§ **Given data**:
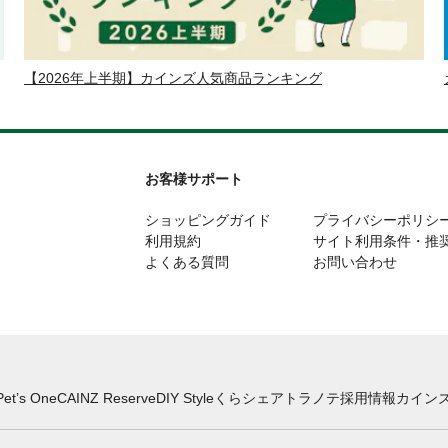
【2026年上半期】カインズ人気商品ランキング
お客様サポート
ショッピングガイド
プライバシーポリシ
利用規約
サイト利用条件・推
よくある質問
お問い合わせ
Pet’s One
CAINZ Reserve
DIY Style
くらシェア
トラノテ
採用情報
カインズ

§ **Exercise instructions**: Print out the material word for word, omitting the pictures.

§ **Expected answer**:
【2026年上半期】カインズ人気商品ランキング
お客様サポート
ショッピングガイド
プライバシーポリシ
利用規約
サイト利用条件・推
よくある質問
お問い合わせ
Pet’s One
CAINZ Reserve
DIY Style
くらシェア
トラノテ
採用情報
カインズ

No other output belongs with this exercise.